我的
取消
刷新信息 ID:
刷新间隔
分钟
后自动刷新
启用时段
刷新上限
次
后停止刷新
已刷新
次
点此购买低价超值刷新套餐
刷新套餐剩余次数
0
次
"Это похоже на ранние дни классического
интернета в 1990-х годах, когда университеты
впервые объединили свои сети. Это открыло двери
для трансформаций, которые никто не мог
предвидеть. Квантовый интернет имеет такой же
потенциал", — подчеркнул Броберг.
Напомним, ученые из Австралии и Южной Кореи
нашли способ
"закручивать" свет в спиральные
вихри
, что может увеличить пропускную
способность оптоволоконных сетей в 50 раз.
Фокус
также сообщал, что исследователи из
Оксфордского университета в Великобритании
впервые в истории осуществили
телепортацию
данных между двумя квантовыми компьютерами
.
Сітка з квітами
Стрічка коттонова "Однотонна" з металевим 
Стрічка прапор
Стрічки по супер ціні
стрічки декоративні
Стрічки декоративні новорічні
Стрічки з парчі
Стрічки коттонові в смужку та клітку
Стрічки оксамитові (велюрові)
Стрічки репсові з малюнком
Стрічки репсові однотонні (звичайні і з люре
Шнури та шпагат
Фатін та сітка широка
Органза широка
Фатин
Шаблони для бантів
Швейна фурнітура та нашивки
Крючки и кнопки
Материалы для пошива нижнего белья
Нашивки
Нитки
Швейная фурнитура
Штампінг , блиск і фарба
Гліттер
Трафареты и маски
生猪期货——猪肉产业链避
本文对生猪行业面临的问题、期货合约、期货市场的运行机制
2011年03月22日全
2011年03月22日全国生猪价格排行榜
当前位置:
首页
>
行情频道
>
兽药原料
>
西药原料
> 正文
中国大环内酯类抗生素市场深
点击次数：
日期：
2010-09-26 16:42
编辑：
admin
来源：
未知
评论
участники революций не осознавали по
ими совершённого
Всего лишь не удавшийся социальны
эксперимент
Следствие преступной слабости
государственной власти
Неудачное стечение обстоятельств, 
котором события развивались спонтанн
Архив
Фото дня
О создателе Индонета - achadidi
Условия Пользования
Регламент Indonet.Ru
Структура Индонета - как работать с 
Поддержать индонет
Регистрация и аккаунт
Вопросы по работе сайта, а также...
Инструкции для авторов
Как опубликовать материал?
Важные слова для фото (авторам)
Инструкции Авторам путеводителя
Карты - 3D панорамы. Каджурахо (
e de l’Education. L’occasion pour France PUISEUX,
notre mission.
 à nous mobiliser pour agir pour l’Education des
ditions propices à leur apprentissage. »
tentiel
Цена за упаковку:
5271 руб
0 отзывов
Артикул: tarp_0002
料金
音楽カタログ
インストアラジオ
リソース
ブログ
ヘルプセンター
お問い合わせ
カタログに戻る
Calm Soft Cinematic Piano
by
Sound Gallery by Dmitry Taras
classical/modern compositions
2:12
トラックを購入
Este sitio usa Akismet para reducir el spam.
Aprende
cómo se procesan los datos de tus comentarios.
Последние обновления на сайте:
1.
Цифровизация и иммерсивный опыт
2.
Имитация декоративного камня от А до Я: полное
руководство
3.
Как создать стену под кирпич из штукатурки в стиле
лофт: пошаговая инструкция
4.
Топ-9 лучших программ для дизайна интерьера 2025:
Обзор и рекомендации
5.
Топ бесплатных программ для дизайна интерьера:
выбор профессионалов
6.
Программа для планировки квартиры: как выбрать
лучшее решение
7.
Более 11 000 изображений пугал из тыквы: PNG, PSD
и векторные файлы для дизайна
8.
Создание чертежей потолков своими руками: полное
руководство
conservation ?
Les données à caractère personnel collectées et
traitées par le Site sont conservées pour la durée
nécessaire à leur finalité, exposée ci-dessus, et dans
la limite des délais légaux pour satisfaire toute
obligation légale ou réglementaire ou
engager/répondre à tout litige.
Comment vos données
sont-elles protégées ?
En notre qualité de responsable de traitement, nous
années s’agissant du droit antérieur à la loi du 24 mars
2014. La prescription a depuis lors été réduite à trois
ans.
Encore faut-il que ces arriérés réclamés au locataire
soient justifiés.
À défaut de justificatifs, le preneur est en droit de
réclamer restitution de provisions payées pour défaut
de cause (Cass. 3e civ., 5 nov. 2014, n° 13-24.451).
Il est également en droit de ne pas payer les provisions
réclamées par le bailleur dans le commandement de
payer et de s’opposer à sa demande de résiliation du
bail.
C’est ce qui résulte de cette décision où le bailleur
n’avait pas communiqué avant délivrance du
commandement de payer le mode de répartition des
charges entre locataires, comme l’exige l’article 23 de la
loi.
++++++++
» EXERCISE PROMPT
Repeat the full set of records exactly.

» TASK RESULT
我的
取消
刷新信息 ID:
刷新间隔
分钟
后自动刷新
启用时段
刷新上限
次
后停止刷新
已刷新
次
点此购买低价超值刷新套餐
刷新套餐剩余次数
0
次
"Это похоже на ранние дни классического
интернета в 1990-х годах, когда университеты
впервые объединили свои сети. Это открыло двери
для трансформаций, которые никто не мог
предвидеть. Квантовый интернет имеет такой же
потенциал", — подчеркнул Броберг.
Напомним, ученые из Австралии и Южной Кореи
нашли способ
"закручивать" свет в спиральные
вихри
, что может увеличить пропускную
способность оптоволоконных сетей в 50 раз.
Фокус
также сообщал, что исследователи из
Оксфордского университета в Великобритании
впервые в истории осуществили
телепортацию
данных между двумя квантовыми компьютерами
.
Сітка з квітами
Стрічка коттонова "Однотонна" з металевим 
Стрічка прапор
Стрічки по супер ціні
стрічки декоративні
Стрічки декоративні новорічні
Стрічки з парчі
Стрічки коттонові в смужку та клітку
Стрічки оксамитові (велюрові)
Стрічки репсові з малюнком
Стрічки репсові однотонні (звичайні і з люре
Шнури та шпагат
Фатін та сітка широка
Органза широка
Фатин
Шаблони для бантів
Швейна фурнітура та нашивки
Крючки и кнопки
Материалы для пошива нижнего белья
Нашивки
Нитки
Швейная фурнитура
Штампінг , блиск і фарба
Гліттер
Трафареты и маски
生猪期货——猪肉产业链避
本文对生猪行业面临的问题、期货合约、期货市场的运行机制
2011年03月22日全
2011年03月22日全国生猪价格排行榜
当前位置:
首页
>
行情频道
>
兽药原料
>
西药原料
> 正文
中国大环内酯类抗生素市场深
点击次数：
日期：
2010-09-26 16:42
编辑：
admin
来源：
未知
评论
участники революций не осознавали по
ими совершённого
Всего лишь не удавшийся социальны
эксперимент
Следствие преступной слабости
государственной власти
Неудачное стечение обстоятельств, 
котором события развивались спонтанн
Архив
Фото дня
О создателе Индонета - achadidi
Условия Пользования
Регламент Indonet.Ru
Структура Индонета - как работать с 
Поддержать индонет
Регистрация и аккаунт
Вопросы по работе сайта, а также...
Инструкции для авторов
Как опубликовать материал?
Важные слова для фото (авторам)
Инструкции Авторам путеводителя
Карты - 3D панорамы. Каджурахо (
e de l’Education. L’occasion pour France PUISEUX,
notre mission.
 à nous mobiliser pour agir pour l’Education des
ditions propices à leur apprentissage. »
tentiel
Цена за упаковку:
5271 руб
0 отзывов
Артикул: tarp_0002
料金
音楽カタログ
インストアラジオ
リソース
ブログ
ヘルプセンター
お問い合わせ
カタログに戻る
Calm Soft Cinematic Piano
by
Sound Gallery by Dmitry Taras
classical/modern compositions
2:12
トラックを購入
Este sitio usa Akismet para reducir el spam.
Aprende
cómo se procesan los datos de tus comentarios.
Последние обновления на сайте:
1.
Цифровизация и иммерсивный опыт
2.
Имитация декоративного камня от А до Я: полное
руководство
3.
Как создать стену под кирпич из штукатурки в стиле
лофт: пошаговая инструкция
4.
Топ-9 лучших программ для дизайна интерьера 2025:
Обзор и рекомендации
5.
Топ бесплатных программ для дизайна интерьера:
выбор профессионалов
6.
Программа для планировки квартиры: как выбрать
лучшее решение
7.
Более 11 000 изображений пугал из тыквы: PNG, PSD
и векторные файлы для дизайна
8.
Создание чертежей потолков своими руками: полное
руководство
conservation ?
Les données à caractère personnel collectées et
traitées par le Site sont conservées pour la durée
nécessaire à leur finalité, exposée ci-dessus, et dans
la limite des délais légaux pour satisfaire toute
obligation légale ou réglementaire ou
engager/répondre à tout litige.
Comment vos données
sont-elles protégées ?
En notre qualité de responsable de traitement, nous
années s’agissant du droit antérieur à la loi du 24 mars
2014. La prescription a depuis lors été réduite à trois
ans.
Encore faut-il que ces arriérés réclamés au locataire
soient justifiés.
À défaut de justificatifs, le preneur est en droit de
réclamer restitution de provisions payées pour défaut
de cause (Cass. 3e civ., 5 nov. 2014, n° 13-24.451).
Il est également en droit de ne pas payer les provisions
réclamées par le bailleur dans le commandement de
payer et de s’opposer à sa demande de résiliation du
bail.
C’est ce qui résulte de cette décision où le bailleur
n’avait pas communiqué avant délivrance du
commandement de payer le mode de répartition des
charges entre locataires, comme l’exige l’article 23 de la
loi.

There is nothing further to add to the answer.